Directions:
Please pull out the text read from every one of the items below and reproduce it line for line, leaving the pictures out of your answer.

▬▬▬▬▬▬

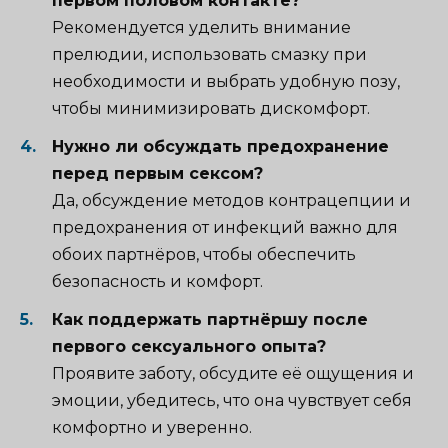
первом половом контакте?
Рекомендуется уделить внимание
прелюдии, использовать смазку при
необходимости и выбрать удобную позу,
чтобы минимизировать дискомфорт.
Нужно ли обсуждать предохранение
перед первым сексом?
Да, обсуждение методов контрацепции и
предохранения от инфекций важно для
обоих партнёров, чтобы обеспечить
безопасность и комфорт.
Как поддержать партнёршу после
первого сексуального опыта?
Проявите заботу, обсудите её ощущения и
эмоции, убедитесь, что она чувствует себя
комфортно и уверенно.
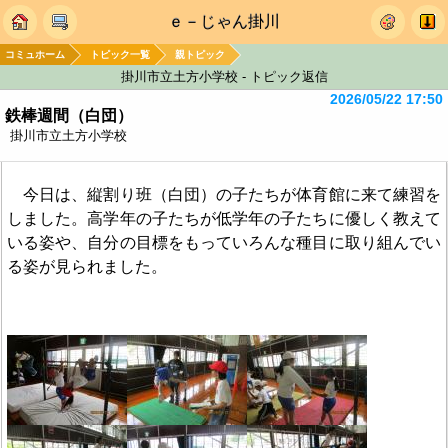
ｅ－じゃん掛川
コミュホーム
トピック一覧
親トピック
掛川市立土方小学校 - トピック返信
2026/05/22 17:50
鉄棒週間（白団）
掛川市立土方小学校
今日は、縦割り班（白団）の子たちが体育館に来て練習を
しました。高学年の子たちが低学年の子たちに優しく教えて
いる姿や、自分の目標をもっていろんな種目に取り組んでい
る姿が見られました。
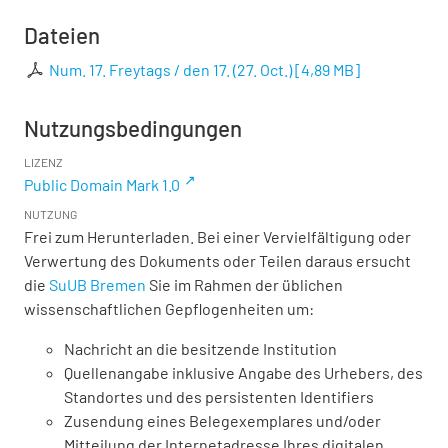
Dateien
Num. 17. Freytags / den 17. (27. Oct.)
[
4,89 MB
]
Nutzungsbedingungen
LIZENZ
Public Domain Mark 1.0
NUTZUNG
Frei zum Herunterladen. Bei einer Vervielfältigung oder
Verwertung des Dokuments oder Teilen daraus ersucht
die
SuUB Bremen
Sie im Rahmen der üblichen
wissenschaftlichen Gepflogenheiten um:
Nachricht an die besitzende Institution
Quellenangabe inklusive Angabe des Urhebers, des
Standortes und des persistenten Identifiers
Zusendung eines Belegexemplares und/oder
Mitteilung der Internetadresse Ihres digitalen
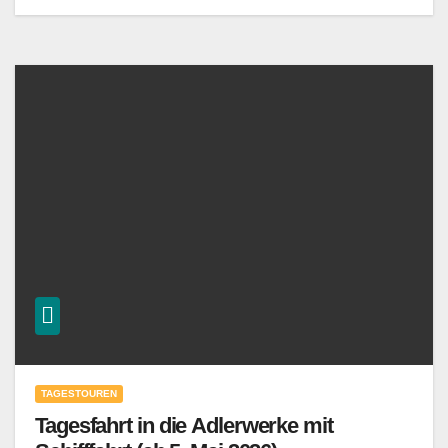
TAGESTOUREN
Tagesfahrt in die Adlerwerke mit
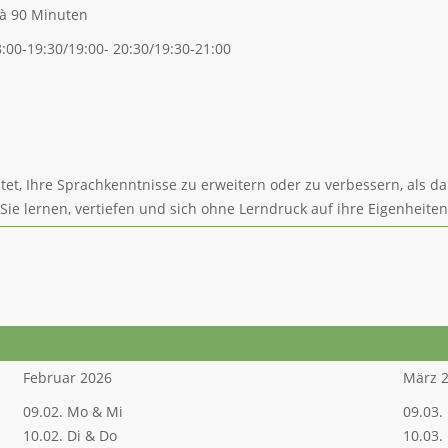
à 90 Minuten
:00-19:30/19:00- 20:30/19:30-21:00
t, Ihre Sprachkenntnisse zu erweitern oder zu verbessern, als da
 Sie lernen, vertiefen und sich ohne Lerndruck auf ihre Eigenheite
Februar 2026
März 
09.02. Mo & Mi
09.03.
10.02. Di & Do
10.03.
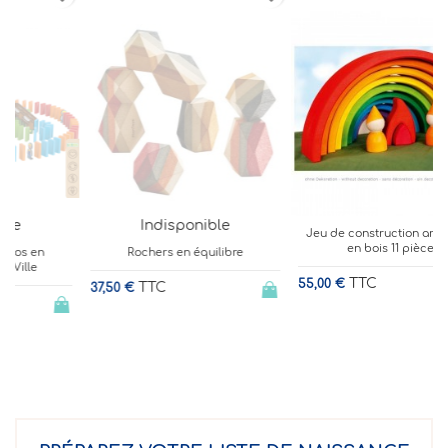
Indisponible
Jeu de construction arc-en-ciel
en bois 11 pièces
Rochers en équilibre
2
TTC
55,00 €
TTC
37,50 €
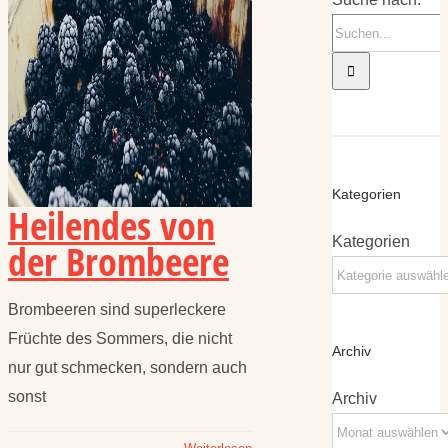
Kategorien
Heilendes von
Kategorien
der Brombeere
Brombeeren sind superleckere
Früchte des Sommers, die nicht
Archiv
nur gut schmecken, sondern auch
sonst
Archiv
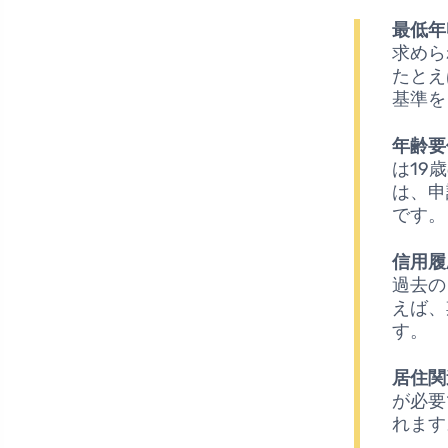
最低年
求めら
たとえ
基準を
年齢要
は19
は、申
です。
信用履
過去の
えば、
す。
居住関
が必要
れます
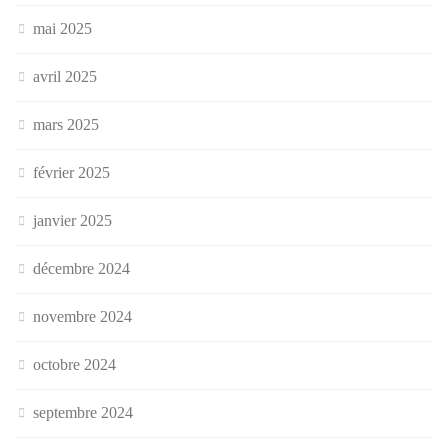
mai 2025
avril 2025
mars 2025
février 2025
janvier 2025
décembre 2024
novembre 2024
octobre 2024
septembre 2024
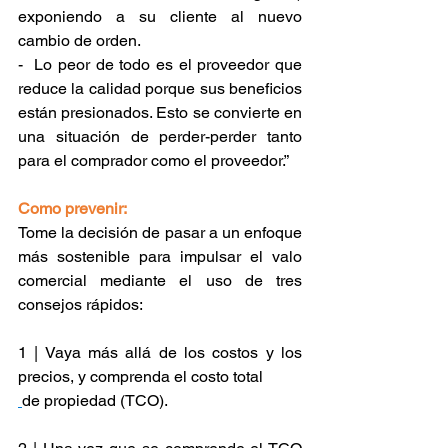
exponiendo a su cliente 
al nuevo 
cambio de orden.
-  Lo peor de todo es el proveedor que 
reduce la calidad porque sus beneficios 
están presionados. Esto se convierte en 
una situación de perder-perder tanto 
para el comprador como el proveedor.” 
Como prevenir:
Tome la decisión de pasar a un enfoque 
más sostenible para impulsar el valo 
comercial mediante el uso de tres 
consejos rápidos: 
1 | Vaya más allá de los costos y los 
precios, y comprenda el costo total
de propiedad (TCO). 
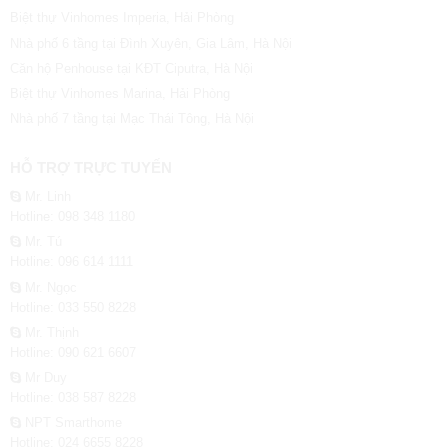
Biệt thự Vinhomes Imperia, Hải Phòng
Nhà phố 6 tầng tại Đình Xuyên, Gia Lâm, Hà Nội
Căn hộ Penhouse tại KĐT Ciputra, Hà Nội
Biệt thự Vinhomes Marina, Hải Phòng
Nhà phố 7 tầng tại Mạc Thái Tông, Hà Nội
HỖ TRỢ TRỰC TUYẾN
Mr. Linh
Hotline: 098 348 1180
Mr. Tú
Hotline: 096 614 1111
Mr. Ngọc
Hotline: 033 550 8228
Mr. Thịnh
Hotline: 090 621 6607
Mr Duy
Hotline: 038 587 8228
NPT Smarthome
Hotline: 024 6655 8228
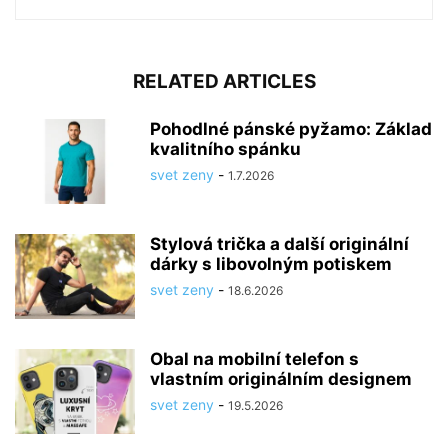
RELATED ARTICLES
Pohodlné pánské pyžamo: Základ
kvalitního spánku
svet zeny
-
1.7.2026
Stylová trička a další originální
dárky s libovolným potiskem
svet zeny
-
18.6.2026
Obal na mobilní telefon s
vlastním originálním designem
svet zeny
-
19.5.2026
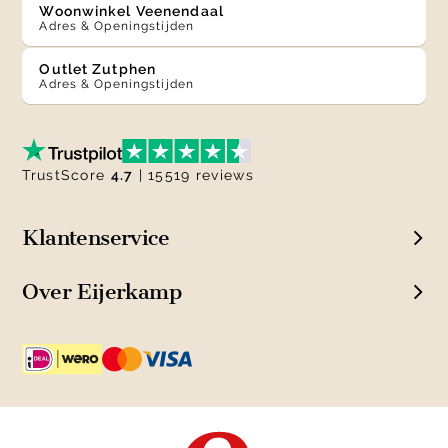
Woonwinkel Veenendaal
Adres & Openingstijden
Outlet Zutphen
Adres & Openingstijden
TrustScore
4.7
| 15519 reviews
Klantenservice
Over Eijerkamp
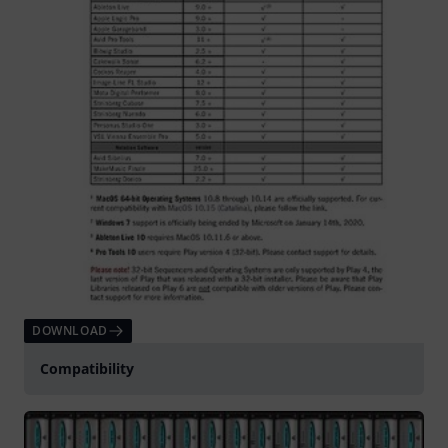
DOWNLOAD
Compatibility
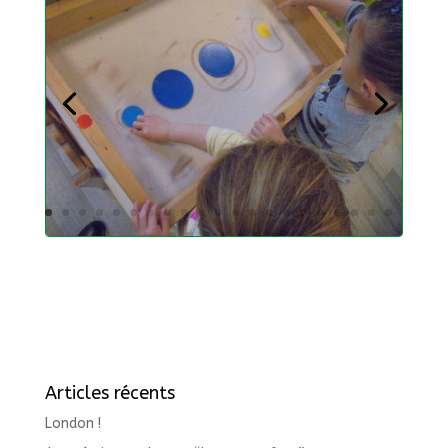
Articles récents
London !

▬▬▬▬▬▬

Your response:
первом половом контакте?
Рекомендуется уделить внимание
прелюдии, использовать смазку при
необходимости и выбрать удобную позу,
чтобы минимизировать дискомфорт.
Нужно ли обсуждать предохранение
перед первым сексом?
Да, обсуждение методов контрацепции и
предохранения от инфекций важно для
обоих партнёров, чтобы обеспечить
безопасность и комфорт.
Как поддержать партнёршу после
первого сексуального опыта?
Проявите заботу, обсудите её ощущения и
эмоции, убедитесь, что она чувствует себя
комфортно и уверенно.
ｅ－じゃん掛川
コミュホーム
トピック一覧
親トピック
掛川市立土方小学校 - トピック返信
2026/05/22 17:50
鉄棒週間（白団）
掛川市立土方小学校
今日は、縦割り班（白団）の子たちが体育館に来て練習を
しました。高学年の子たちが低学年の子たちに優しく教えて
いる姿や、自分の目標をもっていろんな種目に取り組んでい
る姿が見られました。
Dateien
Num. 17. Freytags / den 17. (27. Oct.)
[
4,89 MB
]
Nutzungsbedingungen
LIZENZ
Public Domain Mark 1.0
NUTZUNG
Frei zum Herunterladen. Bei einer Vervielfältigung oder
Verwertung des Dokuments oder Teilen daraus ersucht
die
SuUB Bremen
Sie im Rahmen der üblichen
wissenschaftlichen Gepflogenheiten um:
Nachricht an die besitzende Institution
Quellenangabe inklusive Angabe des Urhebers, des
Standortes und des persistenten Identifiers
Zusendung eines Belegexemplares und/oder
Mitteilung der Internetadresse Ihres digitalen
TAGESTOUREN
Tagesfahrt in die Adlerwerke mit
à 90 Minuten
:00-19:30/19:00- 20:30/19:30-21:00
t, Ihre Sprachkenntnisse zu erweitern oder zu verbessern, als da
 Sie lernen, vertiefen und sich ohne Lerndruck auf ihre Eigenheite
Februar 2026
März 
09.02. Mo & Mi
09.03.
10.02. Di & Do
10.03.
Indisponible
Jeu de construction arc-en-ciel
en bois 11 pièces
Rochers en équilibre
2
TTC
55,00 €
TTC
37,50 €
Kategorien
Heilendes von
Kategorien
der Brombeere
Brombeeren sind superleckere
Früchte des Sommers, die nicht
Archiv
nur gut schmecken, sondern auch
sonst
Archiv
最低年
求めら
たとえ
基準を
年齢要
は19
は、申
です。
信用履
過去の
えば、
す。
居住関
が必要
れます
mai 2025
avril 2025
mars 2025
février 2025
janvier 2025
décembre 2024
novembre 2024
octobre 2024
septembre 2024
exponiendo a su cliente 
al nuevo 
cambio de orden.
-  Lo peor de todo es el proveedor que 
reduce la calidad porque sus beneficios 
están presionados. Esto se convierte en 
una situación de perder-perder tanto 
para el comprador como el proveedor.” 
Como prevenir:
Tome la decisión de pasar a un enfoque 
más sostenible para impulsar el valo 
comercial mediante el uso de tres 
consejos rápidos: 
1 | Vaya más allá de los costos y los 
precios, y comprenda el costo total
de propiedad (TCO). 
Biệt thự Vinhomes Imperia, Hải Phòng
Nhà phố 6 tầng tại Đình Xuyên, Gia Lâm, Hà Nội
Căn hộ Penhouse tại KĐT Ciputra, Hà Nội
Biệt thự Vinhomes Marina, Hải Phòng
Nhà phố 7 tầng tại Mạc Thái Tông, Hà Nội
HỖ TRỢ TRỰC TUYẾN
Mr. Linh
Hotline: 098 348 1180
Mr. Tú
Hotline: 096 614 1111
Mr. Ngọc
Hotline: 033 550 8228
Mr. Thịnh
Hotline: 090 621 6607
Mr Duy
Hotline: 038 587 8228
NPT Smarthome
Hotline: 024 6655 8228
RELATED ARTICLES
Pohodlné pánské pyžamo: Základ
kvalitního spánku
svet zeny
-
1.7.2026
Stylová trička a další originální
dárky s libovolným potiskem
svet zeny
-
18.6.2026
Obal na mobilní telefon s
vlastním originálním designem
svet zeny
-
19.5.2026
Woonwinkel Veenendaal
Adres & Openingstijden
Outlet Zutphen
Adres & Openingstijden
TrustScore
4.7
| 15519 reviews
Klantenservice
Over Eijerkamp
DOWNLOAD
Compatibility
Articles récents
London !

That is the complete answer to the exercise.